### Consegne
[1] Nell'articolo su Piazza Affari, a quanto ammontano ogni mese gli acquisti di titoli di Stato previsti dal QE?
[2] Traduci in inglese questa frase dell'articolo su Piazza Affari: "La UE boccia la Legge di Stabilità e Piazza Affari perde la spinta".
[3] Prosegui l'articolo su Piazza Affari partendo da dove si interrompe.

### Testo scelto
▼▼▼

La UE boccia la Legge di Stabilità e Piazza Affari perde la spinta

TRIESTE – Come anticipato lo scorso lunedì, si conclude oggi un’ottava di Borsa caratterizzata da una generale assenza di dati macroeconomici di rilievo, alla quale si associano temi di fondo senza sostanziali variazioni; in tale contesto Wall Street continua ad inanellare nuovi record al rialzo, ieri l’ultimo in ordine di tempo strappato in finale di seduta, quasi che il proseguimento della politica del QE (Quantitative Easing, acquisti di titoli di Stato per 85 miliardi di dollari al mese che stanno sostenendo le quotazioni dei principali asset di investimento) sia la panacea a tutti i mali.

▲▲▲

### Estratti delle voci
▼▼▼

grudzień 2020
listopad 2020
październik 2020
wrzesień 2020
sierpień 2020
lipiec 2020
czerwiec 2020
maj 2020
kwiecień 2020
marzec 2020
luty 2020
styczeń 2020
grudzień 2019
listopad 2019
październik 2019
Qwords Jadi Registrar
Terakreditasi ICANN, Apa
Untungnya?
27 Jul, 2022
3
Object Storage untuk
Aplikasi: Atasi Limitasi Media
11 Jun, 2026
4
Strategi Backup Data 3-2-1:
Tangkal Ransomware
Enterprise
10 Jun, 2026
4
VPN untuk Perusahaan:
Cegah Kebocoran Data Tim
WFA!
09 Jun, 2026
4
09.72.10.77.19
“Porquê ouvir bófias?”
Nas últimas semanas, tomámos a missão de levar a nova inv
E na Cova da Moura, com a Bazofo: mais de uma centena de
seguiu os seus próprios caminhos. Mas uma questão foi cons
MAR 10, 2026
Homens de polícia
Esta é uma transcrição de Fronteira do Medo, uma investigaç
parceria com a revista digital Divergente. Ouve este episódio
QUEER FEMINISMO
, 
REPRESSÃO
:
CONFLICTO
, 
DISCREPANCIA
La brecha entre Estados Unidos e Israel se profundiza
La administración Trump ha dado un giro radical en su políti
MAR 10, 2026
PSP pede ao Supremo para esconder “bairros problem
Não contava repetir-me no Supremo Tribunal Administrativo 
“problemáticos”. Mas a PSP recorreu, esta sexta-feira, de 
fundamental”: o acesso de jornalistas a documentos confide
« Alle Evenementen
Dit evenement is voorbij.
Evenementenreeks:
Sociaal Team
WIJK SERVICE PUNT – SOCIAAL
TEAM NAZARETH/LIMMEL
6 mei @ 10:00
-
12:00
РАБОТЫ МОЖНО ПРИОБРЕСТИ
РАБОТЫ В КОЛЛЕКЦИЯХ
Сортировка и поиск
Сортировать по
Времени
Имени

▲▲▲

### Risposte in ordine
[1] 85 miliardi di dollari al mese.

[2] The EU rejects the Stability Law and Piazza Affari loses momentum.

[3]
Non va infatti dimenticato che lo scenario globale si compone anche dei deludenti dati di crescita del Vecchio Continente e del Giappone, tali probabilmente da indurre la Fed a posticipare il “tapering” (la progressiva riduzione del QE) alla chiusura dell’altro grande problema americano, quello tetto del debito (“debt ceiling”): il dibattito sul risanamento del bilancio federale dovrebbe riprendere all’inizio del nuovo anno, proprio quando all’interno del Federal Open Market Committee (FOMC) della Federal Reserve si insedieranno nuovi membri, che potrebbero avere una visione molto meno accomodante di quella attuale.

L’onda lunga di questi timori è giunta sin sull’altra sponda dell’Atlantico, spingendo la BCE (Banca Centrale Europea) a monitorare attentamente l’andamento dei prezzi (e quindi l’inflazione) e ad apportare un taglio al costo del denaro nel tentativo di rilanciare l’economia europea, ormai sull’orlo della deflazione, anche se a parere di alcuni commentatori si dovrebbe fare molto di più per ottenere una reale svalutazione della moneta unica.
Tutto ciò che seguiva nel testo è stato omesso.